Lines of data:

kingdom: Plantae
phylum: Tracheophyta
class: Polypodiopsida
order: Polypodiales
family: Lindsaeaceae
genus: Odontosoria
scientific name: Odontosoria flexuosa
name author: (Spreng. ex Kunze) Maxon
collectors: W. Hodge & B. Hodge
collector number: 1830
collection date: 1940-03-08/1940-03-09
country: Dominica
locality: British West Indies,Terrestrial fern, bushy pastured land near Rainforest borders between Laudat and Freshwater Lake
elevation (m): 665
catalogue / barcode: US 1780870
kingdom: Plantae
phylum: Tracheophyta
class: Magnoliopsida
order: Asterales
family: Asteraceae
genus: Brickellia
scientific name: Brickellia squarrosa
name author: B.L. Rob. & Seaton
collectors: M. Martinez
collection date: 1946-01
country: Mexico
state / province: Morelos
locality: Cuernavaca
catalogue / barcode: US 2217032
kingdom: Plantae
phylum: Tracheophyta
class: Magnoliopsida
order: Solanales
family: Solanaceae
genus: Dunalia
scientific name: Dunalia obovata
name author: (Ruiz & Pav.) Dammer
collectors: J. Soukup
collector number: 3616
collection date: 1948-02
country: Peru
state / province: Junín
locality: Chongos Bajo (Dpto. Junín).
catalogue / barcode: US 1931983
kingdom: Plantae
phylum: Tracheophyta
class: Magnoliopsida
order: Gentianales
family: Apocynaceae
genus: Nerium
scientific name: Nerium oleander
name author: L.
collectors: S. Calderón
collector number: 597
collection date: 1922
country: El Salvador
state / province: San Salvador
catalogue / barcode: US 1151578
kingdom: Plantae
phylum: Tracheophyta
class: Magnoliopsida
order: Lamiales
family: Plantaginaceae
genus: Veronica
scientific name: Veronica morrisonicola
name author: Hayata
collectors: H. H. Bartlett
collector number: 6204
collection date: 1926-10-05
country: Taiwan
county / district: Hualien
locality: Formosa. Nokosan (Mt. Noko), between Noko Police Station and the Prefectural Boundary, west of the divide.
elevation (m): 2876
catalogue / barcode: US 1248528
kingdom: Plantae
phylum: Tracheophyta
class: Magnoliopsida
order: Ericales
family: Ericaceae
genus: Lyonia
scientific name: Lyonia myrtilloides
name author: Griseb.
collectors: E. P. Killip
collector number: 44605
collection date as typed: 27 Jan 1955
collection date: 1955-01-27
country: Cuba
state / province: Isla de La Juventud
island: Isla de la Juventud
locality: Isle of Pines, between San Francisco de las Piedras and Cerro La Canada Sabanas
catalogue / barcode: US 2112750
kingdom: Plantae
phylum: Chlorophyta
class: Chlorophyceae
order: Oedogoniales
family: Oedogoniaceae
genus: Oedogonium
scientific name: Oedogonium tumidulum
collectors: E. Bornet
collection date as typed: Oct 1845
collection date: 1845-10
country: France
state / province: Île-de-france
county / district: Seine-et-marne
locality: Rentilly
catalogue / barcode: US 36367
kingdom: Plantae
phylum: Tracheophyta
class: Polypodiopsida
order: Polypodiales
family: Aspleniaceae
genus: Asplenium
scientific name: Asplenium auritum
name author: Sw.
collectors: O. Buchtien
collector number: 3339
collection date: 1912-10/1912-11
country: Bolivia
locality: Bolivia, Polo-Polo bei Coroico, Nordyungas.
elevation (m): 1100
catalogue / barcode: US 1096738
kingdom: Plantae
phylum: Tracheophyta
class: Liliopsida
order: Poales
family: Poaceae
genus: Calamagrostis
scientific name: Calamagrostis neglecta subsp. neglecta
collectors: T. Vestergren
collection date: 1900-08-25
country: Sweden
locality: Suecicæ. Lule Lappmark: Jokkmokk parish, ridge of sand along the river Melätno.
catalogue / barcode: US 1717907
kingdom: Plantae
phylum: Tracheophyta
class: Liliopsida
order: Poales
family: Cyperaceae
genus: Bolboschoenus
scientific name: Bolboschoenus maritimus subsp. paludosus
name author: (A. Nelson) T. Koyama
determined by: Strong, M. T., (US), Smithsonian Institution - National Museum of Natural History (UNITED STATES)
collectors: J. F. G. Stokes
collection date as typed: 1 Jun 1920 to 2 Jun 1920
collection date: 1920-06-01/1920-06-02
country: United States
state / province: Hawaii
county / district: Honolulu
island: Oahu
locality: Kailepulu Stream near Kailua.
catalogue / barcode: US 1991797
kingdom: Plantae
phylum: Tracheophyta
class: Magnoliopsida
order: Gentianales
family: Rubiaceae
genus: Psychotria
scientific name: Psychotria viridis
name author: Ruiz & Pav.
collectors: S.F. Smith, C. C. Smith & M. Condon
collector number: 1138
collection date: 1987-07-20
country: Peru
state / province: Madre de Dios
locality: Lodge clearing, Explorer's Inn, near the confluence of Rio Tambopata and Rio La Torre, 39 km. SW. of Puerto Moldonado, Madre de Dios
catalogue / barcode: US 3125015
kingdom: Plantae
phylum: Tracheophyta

*Problem statement*:
Turn the lines above into a Markdown table with two columns, Number and Record line, numbering each row and leaving out any blank lines.

*Reply*:
| Number | Record line |
|---|---|
| 1 | kingdom: Plantae |
| 2 | phylum: Tracheophyta |
| 3 | class: Polypodiopsida |
| 4 | order: Polypodiales |
| 5 | family: Lindsaeaceae |
| 6 | genus: Odontosoria |
| 7 | scientific name: Odontosoria flexuosa |
| 8 | name author: (Spreng. ex Kunze) Maxon |
| 9 | collectors: W. Hodge & B. Hodge |
| 10 | collector number: 1830 |
| 11 | collection date: 1940-03-08/1940-03-09 |
| 12 | country: Dominica |
| 13 | locality: British West Indies,Terrestrial fern, bushy pastured land near Rainforest borders between Laudat and Freshwater Lake |
| 14 | elevation (m): 665 |
| 15 | catalogue / barcode: US 1780870 |
| 16 | kingdom: Plantae |
| 17 | phylum: Tracheophyta |
| 18 | class: Magnoliopsida |
| 19 | order: Asterales |
| 20 | family: Asteraceae |
| 21 | genus: Brickellia |
| 22 | scientific name: Brickellia squarrosa |
| 23 | name author: B.L. Rob. & Seaton |
| 24 | collectors: M. Martinez |
| 25 | collection date: 1946-01 |
| 26 | country: Mexico |
| 27 | state / province: Morelos |
| 28 | locality: Cuernavaca |
| 29 | catalogue / barcode: US 2217032 |
| 30 | kingdom: Plantae |
| 31 | phylum: Tracheophyta |
| 32 | class: Magnoliopsida |
| 33 | order: Solanales |
| 34 | family: Solanaceae |
| 35 | genus: Dunalia |
| 36 | scientific name: Dunalia obovata |
| 37 | name author: (Ruiz & Pav.) Dammer |
| 38 | collectors: J. Soukup |
| 39 | collector number: 3616 |
| 40 | collection date: 1948-02 |
| 41 | country: Peru |
| 42 | state / province: Junín |
| 43 | locality: Chongos Bajo (Dpto. Junín). |
| 44 | catalogue / barcode: US 1931983 |
| 45 | kingdom: Plantae |
| 46 | phylum: Tracheophyta |
| 47 | class: Magnoliopsida |
| 48 | order: Gentianales |
| 49 | family: Apocynaceae |
| 50 | genus: Nerium |
| 51 | scientific name: Nerium oleander |
| 52 | name author: L. |
| 53 | collectors: S. Calderón |
| 54 | collector number: 597 |
| 55 | collection date: 1922 |
| 56 | country: El Salvador |
| 57 | state / province: San Salvador |
| 58 | catalogue / barcode: US 1151578 |
| 59 | kingdom: Plantae |
| 60 | phylum: Tracheophyta |
| 61 | class: Magnoliopsida |
| 62 | order: Lamiales |
| 63 | family: Plantaginaceae |
| 64 | genus: Veronica |
| 65 | scientific name: Veronica morrisonicola |
| 66 | name author: Hayata |
| 67 | collectors: H. H. Bartlett |
| 68 | collector number: 6204 |
| 69 | collection date: 1926-10-05 |
| 70 | country: Taiwan |
| 71 | county / district: Hualien |
| 72 | locality: Formosa. Nokosan (Mt. Noko), between Noko Police Station and the Prefectural Boundary, west of the divide. |
| 73 | elevation (m): 2876 |
| 74 | catalogue / barcode: US 1248528 |
| 75 | kingdom: Plantae |
| 76 | phylum: Tracheophyta |
| 77 | class: Magnoliopsida |
| 78 | order: Ericales |
| 79 | family: Ericaceae |
| 80 | genus: Lyonia |
| 81 | scientific name: Lyonia myrtilloides |
| 82 | name author: Griseb. |
| 83 | collectors: E. P. Killip |
| 84 | collector number: 44605 |
| 85 | collection date as typed: 27 Jan 1955 |
| 86 | collection date: 1955-01-27 |
| 87 | country: Cuba |
| 88 | state / province: Isla de La Juventud |
| 89 | island: Isla de la Juventud |
| 90 | locality: Isle of Pines, between San Francisco de las Piedras and Cerro La Canada Sabanas |
| 91 | catalogue / barcode: US 2112750 |
| 92 | kingdom: Plantae |
| 93 | phylum: Chlorophyta |
| 94 | class: Chlorophyceae |
| 95 | order: Oedogoniales |
| 96 | family: Oedogoniaceae |
| 97 | genus: Oedogonium |
| 98 | scientific name: Oedogonium tumidulum |
| 99 | collectors: E. Bornet |
| 100 | collection date as typed: Oct 1845 |
| 101 | collection date: 1845-10 |
| 102 | country: France |
| 103 | state / province: Île-de-france |
| 104 | county / district: Seine-et-marne |
| 105 | locality: Rentilly |
| 106 | catalogue / barcode: US 36367 |
| 107 | kingdom: Plantae |
| 108 | phylum: Tracheophyta |
| 109 | class: Polypodiopsida |
| 110 | order: Polypodiales |
| 111 | family: Aspleniaceae |
| 112 | genus: Asplenium |
| 113 | scientific name: Asplenium auritum |
| 114 | name author: Sw. |
| 115 | collectors: O. Buchtien |
| 116 | collector number: 3339 |
| 117 | collection date: 1912-10/1912-11 |
| 118 | country: Bolivia |
| 119 | locality: Bolivia, Polo-Polo bei Coroico, Nordyungas. |
| 120 | elevation (m): 1100 |
| 121 | catalogue / barcode: US 1096738 |
| 122 | kingdom: Plantae |
| 123 | phylum: Tracheophyta |
| 124 | class: Liliopsida |
| 125 | order: Poales |
| 126 | family: Poaceae |
| 127 | genus: Calamagrostis |
| 128 | scientific name: Calamagrostis neglecta subsp. neglecta |
| 129 | collectors: T. Vestergren |
| 130 | collection date: 1900-08-25 |
| 131 | country: Sweden |
| 132 | locality: Suecicæ. Lule Lappmark: Jokkmokk parish, ridge of sand along the river Melätno. |
| 133 | catalogue / barcode: US 1717907 |
| 134 | kingdom: Plantae |
| 135 | phylum: Tracheophyta |
| 136 | class: Liliopsida |
| 137 | order: Poales |
| 138 | family: Cyperaceae |
| 139 | genus: Bolboschoenus |
| 140 | scientific name: Bolboschoenus maritimus subsp. paludosus |
| 141 | name author: (A. Nelson) T. Koyama |
| 142 | determined by: Strong, M. T., (US), Smithsonian Institution - National Museum of Natural History (UNITED STATES) |
| 143 | collectors: J. F. G. Stokes |
| 144 | collection date as typed: 1 Jun 1920 to 2 Jun 1920 |
| 145 | collection date: 1920-06-01/1920-06-02 |
| 146 | country: United States |
| 147 | state / province: Hawaii |
| 148 | county / district: Honolulu |
| 149 | island: Oahu |
| 150 | locality: Kailepulu Stream near Kailua. |
| 151 | catalogue / barcode: US 1991797 |
| 152 | kingdom: Plantae |
| 153 | phylum: Tracheophyta |
| 154 | class: Magnoliopsida |
| 155 | order: Gentianales |
| 156 | family: Rubiaceae |
| 157 | genus: Psychotria |
| 158 | scientific name: Psychotria viridis |
| 159 | name author: Ruiz & Pav. |
| 160 | collectors: S.F. Smith, C. C. Smith & M. Condon |
| 161 | collector number: 1138 |
| 162 | collection date: 1987-07-20 |
| 163 | country: Peru |
| 164 | state / province: Madre de Dios |
| 165 | locality: Lodge clearing, Explorer's Inn, near the confluence of Rio Tambopata and Rio La Torre, 39 km. SW. of Puerto Moldonado, Madre de Dios |
| 166 | catalogue / barcode: US 3125015 |
| 167 | kingdom: Plantae |
| 168 | phylum: Tracheophyta |